Using Cron Jobs
Use time scheduled cron jobs to execute long running operations in the background. They run at defined times, independent of visits to the web application.
Use cases
Database maintenance: say the web application cumulates data which needs to be transformed and/or wiped periodically. A Cron Job allows you to make sure the app/console db:cleanup
- or whatever - script executes hourly, daily, weekly or whenever your want.

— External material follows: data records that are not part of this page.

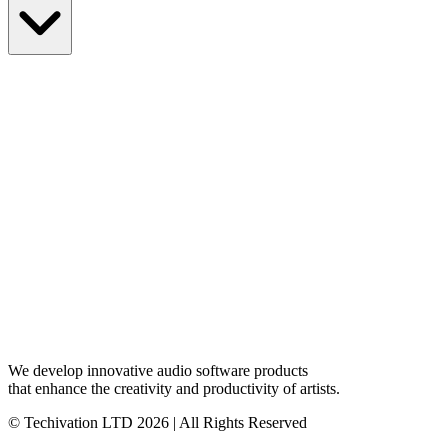
We develop innovative audio software products
that enhance the creativity and productivity of artists.
© Techivation LTD
2026
| All Rights Reserved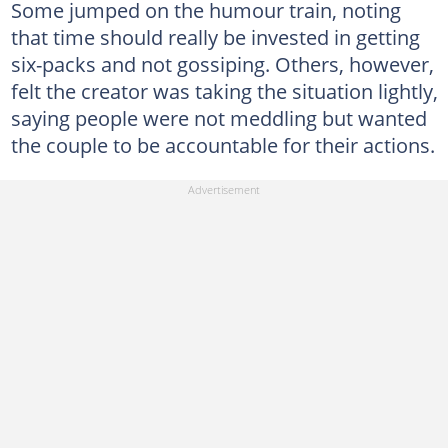
Some jumped on the humour train, noting
that time should really be invested in getting
six-packs and not gossiping. Others, however,
felt the creator was taking the situation lightly,
saying people were not meddling but wanted
the couple to be accountable for their actions.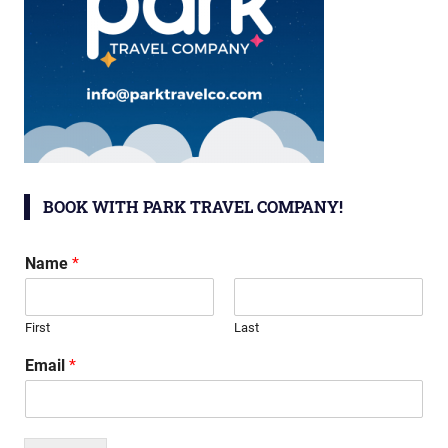
BOOK WITH PARK TRAVEL COMPANY!
Name
*
First
Last
Email
*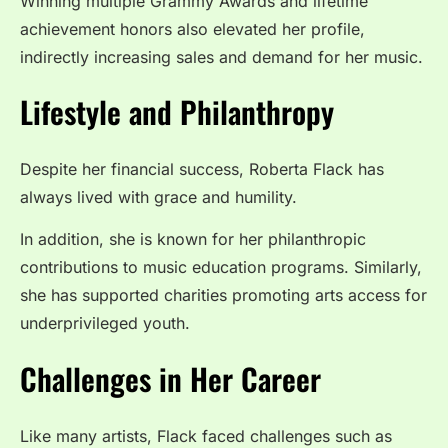
Winning multiple Grammy Awards and lifetime
achievement honors also elevated her profile,
indirectly increasing sales and demand for her music.
Lifestyle and Philanthropy
Despite her financial success, Roberta Flack has
always lived with grace and humility.
In addition, she is known for her philanthropic
contributions to music education programs. Similarly,
she has supported charities promoting arts access for
underprivileged youth.
Challenges in Her Career
Like many artists, Flack faced challenges such as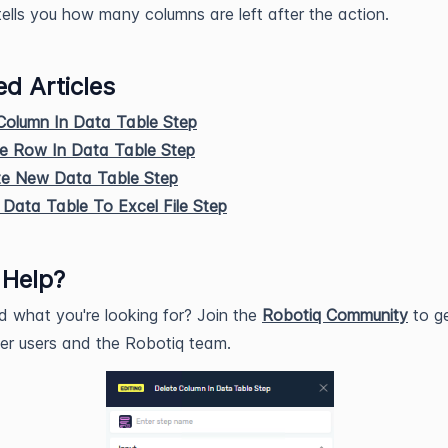
tells you how many columns are left after the action.
ed Articles
Column In Data Table Step
te Row In Data Table Step
te New Data Table Step
Data Table To Excel File Step
 Help?
nd what you're looking for? Join the
Robotiq Community
to ge
er users and the Robotiq team.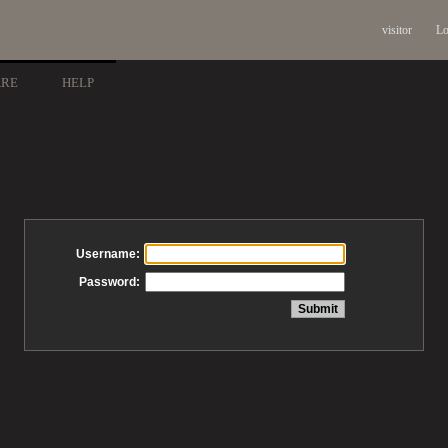
visitor
Lo
ARE
HELP
Username:
Password: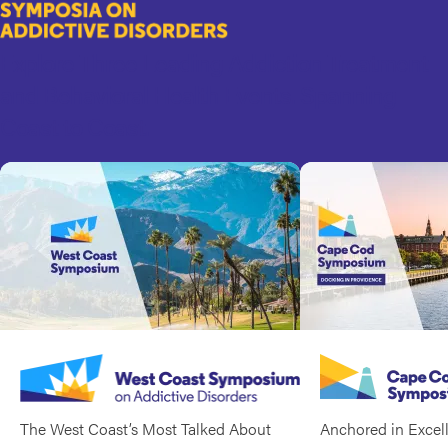
Symposia
Skip
to
on
Explore Three Leading Addiction Treatment
main
Addictive
content
and Behavioral Health Events. Spanning
Disorders
Coast to Coast.
The West Coast’s Most Talked About
Anchored in Excel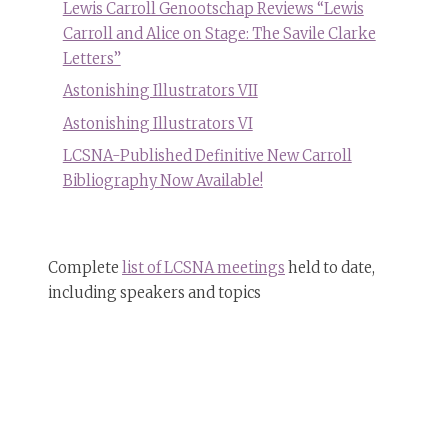
Lewis Carroll Genootschap Reviews “Lewis
Carroll and Alice on Stage: The Savile Clarke
Letters”
Astonishing Illustrators VII
Astonishing Illustrators VI
LCSNA-Published Definitive New Carroll
Bibliography Now Available!
Complete
list of LCSNA meetings
held to date,
including speakers and topics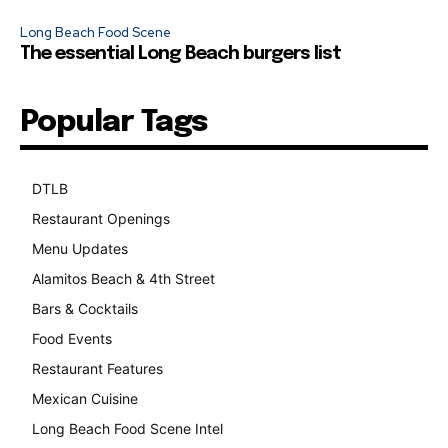
Long Beach Food Scene
The essential Long Beach burgers list
Popular Tags
DTLB
489
Restaurant Openings
264
Menu Updates
248
Alamitos Beach & 4th Street
241
Bars & Cocktails
221
Food Events
199
Restaurant Features
189
Mexican Cuisine
157
Long Beach Food Scene Intel
146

Cache clearing: say the web application has a news site, which homepage must be rebuilt every ten minutes or so. With a Cron Job you can schedule a cleanup of the homepage.
Availabilty
Cron Jobs are only available for certain App plans. Please see the plans & pricing page for more.
Usage
You can configure your App's Cron Job in the Dashboard > {{app-name}} > Settings > Cron Jobs. To start a new Cron Job you'll need the set the following parameters:
Name
A unique name, so the job can be identified later on in the logs or statistics.
Command
The PHP command which shall be executed, eg app/console db:cleanup
or path/to/my-script.php
Interval
The interval at which you want to execute the job. The interval length is guaranteed, the exact time of execution is randomized. For example: an "every hour" interval will run once per hour with 60 minutes in between. However, it won't necessarily run at the 0th minute. It could run at the 11th minute or the 43th minute of every hour. All daily, weekly and monthly jobs run between 00:00 and 10:00 UTC. Weekly intervals will run on Monday.
Logging
All output generated by Cron Jobs can be accessed via log files and live logs.
Limits
- Crons on fortrabbit are managed in the Dashboard, not via SSH
- Only one cron per Universal App can be defined, not multiple
- The shortest time interval is once every hour, not every minute
- Cron scripts can run for maximum 12 hours, then it will be killed
- Each time the cron triggers, a new copy of the cron script is started
- When 5 scripts are running at the same time, no more will start until another exits
Alternatives
Universal Stack Apps have limited resources - shared with the PHP memory. Professional Apps come with the Worker Component, which offers dedicated resources — not shared. The Worker Component also allows multiple Cron Jobs per App and additionally Nonstop Jobs, which are persistently running background workers. Shorter intervals are also possible.